Tasks to carry out:
a) Translate this sentence from the Expand-Contract text into Spanish: "This is more steps than the original method, but it means there is no downtime in your system."
b) Decide whether each statement agrees with the Expand-Contract text. Answer yes or no, and quote the deciding words. (i) In the Expand-Contract way, the new column is added as nullable. (ii) With the traditional migration, the old app can keep running while the update happens. (iii) Postcodes are stored as text because they can start with a 0.

Text section:
==*==

I haven’t seen Expand-Contract written about in some years, and I think it is a great way of performing database schema migrations without the need for application downtime. I also realised that it also applies to microservices and service-to-service communication in general.

The Easy Example

One of the two examples given is wanting to change how an address is stored in a database. The schema starts off looking like this:

idnameaddress
1ReaktorLäntinen Rantakatu 15, 20100, Turku, Finland

The requirement is that the schema is changed to look like this:

idnamestreetpostcodetowncountry
1ReaktorLäntinen Rantakatu 1520100TurkuFinland

The way you would traditionally achieve this is with a migration:

alter table buildings
  add column street text,
  add column postcode text, -- postcodes can start with a 0, so store them as text
  add column town text,
  add column country text

update buildings set
  street    = split_part(address, ',', 1),
  postcode  = split_part(address, ',', 2),
  town      = split_part(address, ',', 3),
  country   = split_part(address, ',', 4)
where
  address != ""

alter table buildings
  drop column address

The problem with doing this is that the software using this table needs to be stopped while the update is happening; if the old version is running, the app will suddenly be trying to query a non-existing column. If the new version is running, it will also be trying to query non-existing columns.

The process has to look like this:

  1. stop the old app
  2. run the migration
  3. start the new app

Step 2 however can be long, especially if there is lots of data. And what happens if you cannot have downtime for your service?

The Expand Contract Way

  1. add a new column to the table (nullable)
  2. release new software
    • for reads, read both old and new columns; prefer data in new columns if it exists
    • for writes, write to new columns
  3. run a script to migrate any remaining data
  4. release new software
    • only reads new columns
    • only writes new columns
  5. drop the old column

This is more steps than the original method, but it means there is no downtime in your system. Also, if you make step 2 write to both columns, the migration is easily reversible as no data is lost until the fourth step runs. .

What about APIs? Services?

==*==

Information supplied:
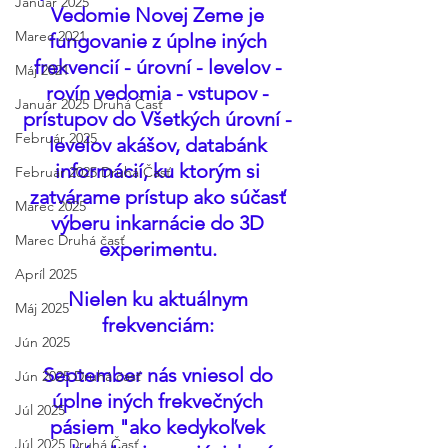
Január 2025
Vedomie Novej Zeme je 
Marec 2021
fungovanie z úplne iných 
frekvencií - úrovní - levelov - 
Máj 2021
rovín vedomia - vstupov - 
Január 2025 Druhá Časť
prístupov do Všetkých úrovní - 
Február 2025
levelov akášov, databánk 
informácií, ku ktorým si 
Február 2025 Druhá Časť
zatvárame prístup ako súčasť 
Marec 2025
výberu inkarnácie do 3D 
Marec Druhá časť
experimentu. 
Apríl 2025
Nielen ku aktuálnym 
Máj 2025
frekvenciám: 
Jún 2025
September nás vniesol do 
Jún 2025 Druhá časť
úplne iných frekvečných 
Júl 2025
pásiem "ako kedykoľvek 
Júl 2025 Druhá Časť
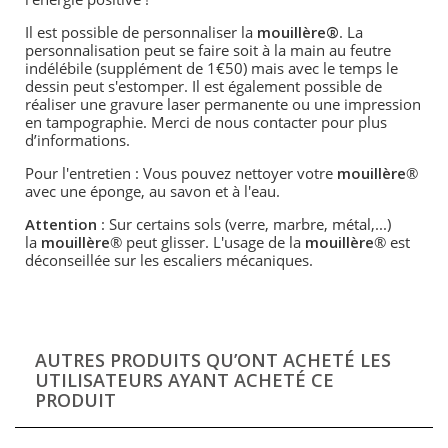
Il est possible de personnaliser la
mouill
è
re®
. La
personnalisation peut se faire soit à la main au feutre
indélé
bile (suppl
ément de 1
€
50) mais avec le temps le
dessin peut s'estomper. Il est également possible de
réaliser une gravure laser permanente ou une impression
en tampographie. Merci de nous contacter pour plus
d’informations.
Pour l'entretien : Vous pouvez nettoyer votre
mouill
è
re
®
avec une éponge, au savon et à
l'eau.
Attention
: Sur certains sols (verre, marbre, métal,...)
la
mouill
è
re
® peut glisser. L'usage de la
mouill
è
re
® est
déconseillée sur les escaliers mécaniques.
AUTRES PRODUITS QU’ONT ACHETÉ LES
UTILISATEURS AYANT ACHETÉ CE
PRODUIT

==*==

Answers for this exercise:
a) Son más pasos que con el método original, pero significa que no hay tiempo de inactividad en tu sistema.

b)
(i) Yes: "add a new column to the table (nullable)"
(ii) No: "the software using this table needs to be stopped while the update is happening"
(iii) Yes: "postcodes can start with a 0, so store them as text"